Material supplied:
┄┄┄┄┄┄

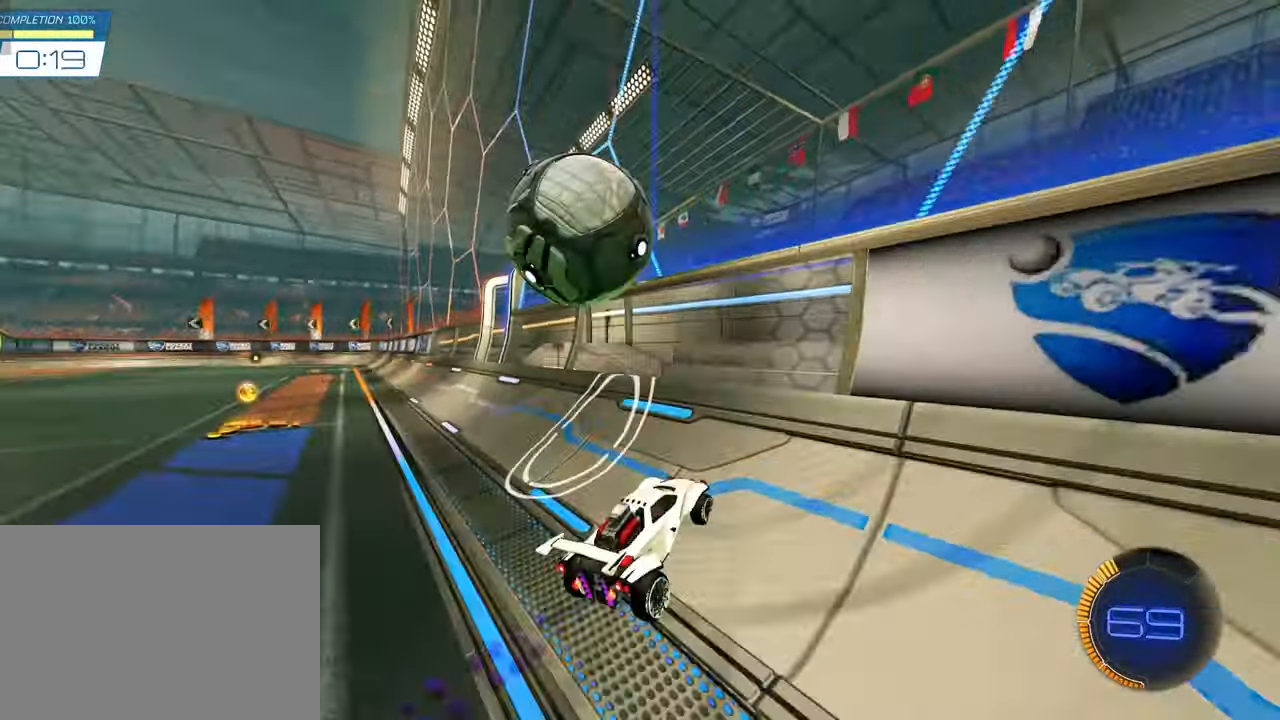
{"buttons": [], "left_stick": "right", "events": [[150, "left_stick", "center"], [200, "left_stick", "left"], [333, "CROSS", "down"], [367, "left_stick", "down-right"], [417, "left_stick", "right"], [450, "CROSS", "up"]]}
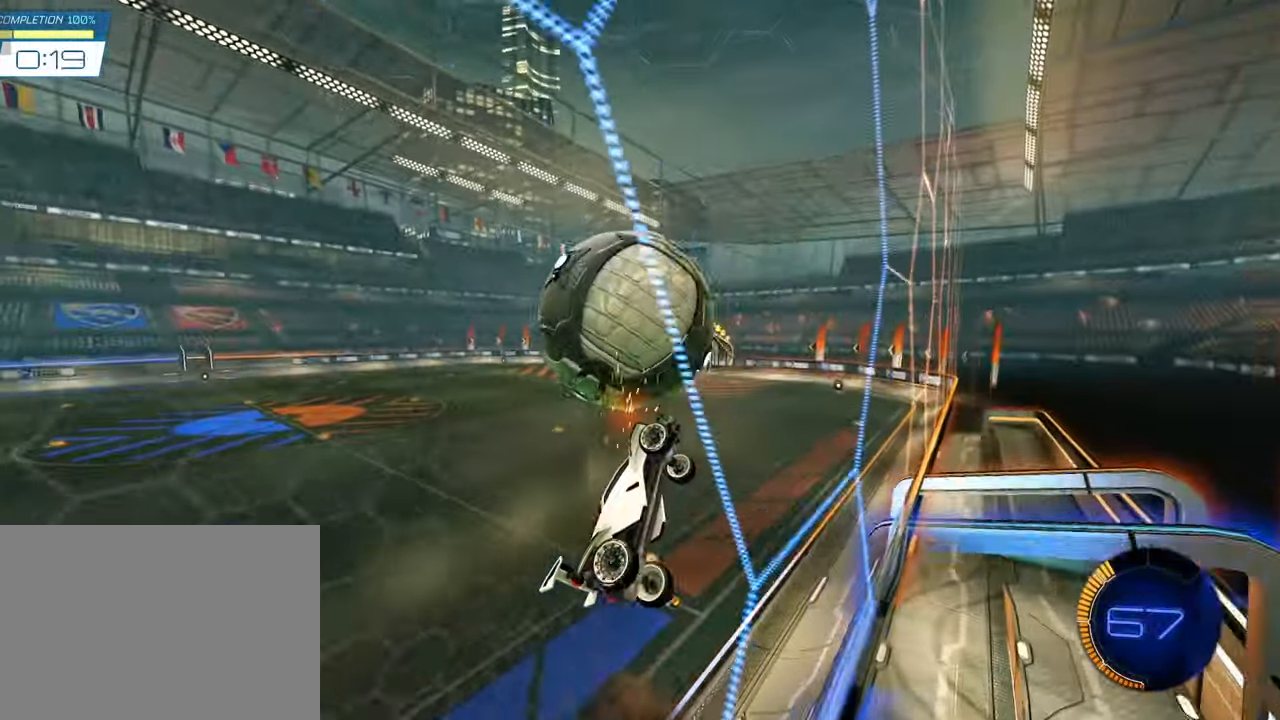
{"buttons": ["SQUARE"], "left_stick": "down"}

┄┄┄┄┄┄

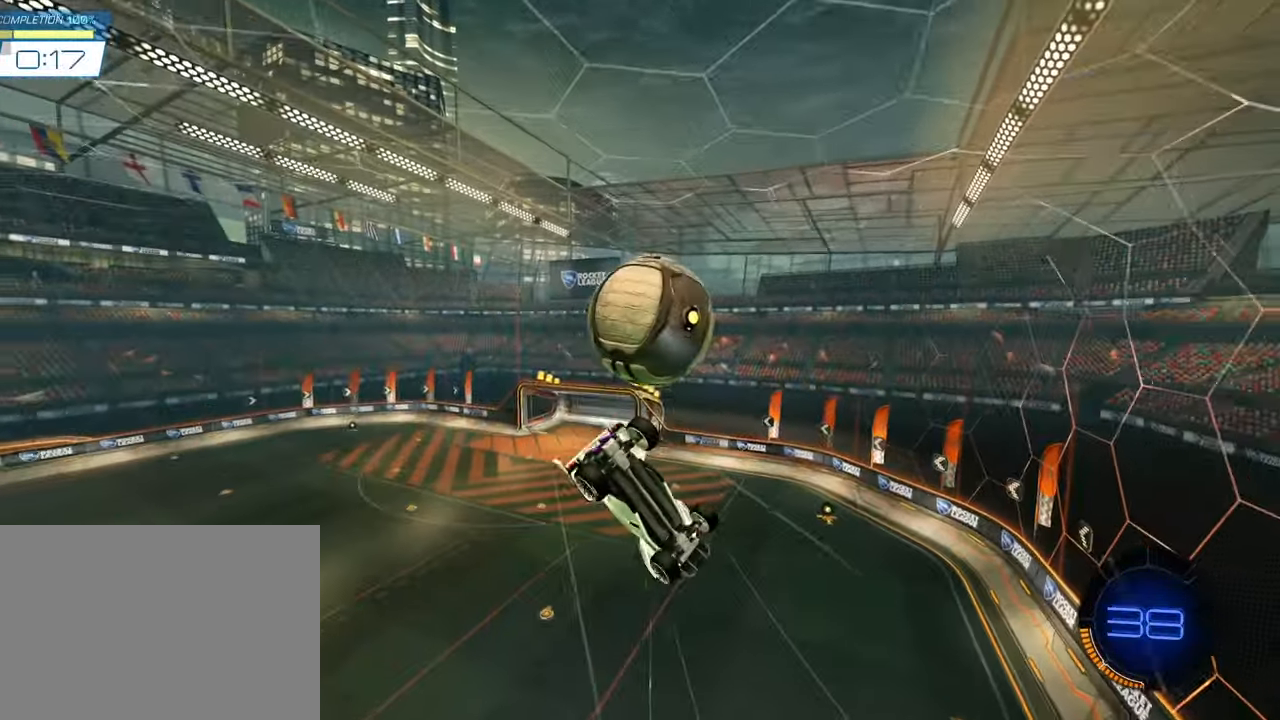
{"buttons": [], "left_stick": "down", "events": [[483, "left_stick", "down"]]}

┄┄┄┄┄┄

The task:
Show, from the listing above, every line holding the word "events".

Task answer:
{"buttons": [], "left_stick": "right", "events": [[150, "left_stick", "center"], [200, "left_stick", "left"], [333, "CROSS", "down"], [367, "left_stick", "down-right"], [417, "left_stick", "right"], [450, "CROSS", "up"]]}
{"buttons": [], "left_stick": "down", "events": [[483, "left_stick", "down"]]}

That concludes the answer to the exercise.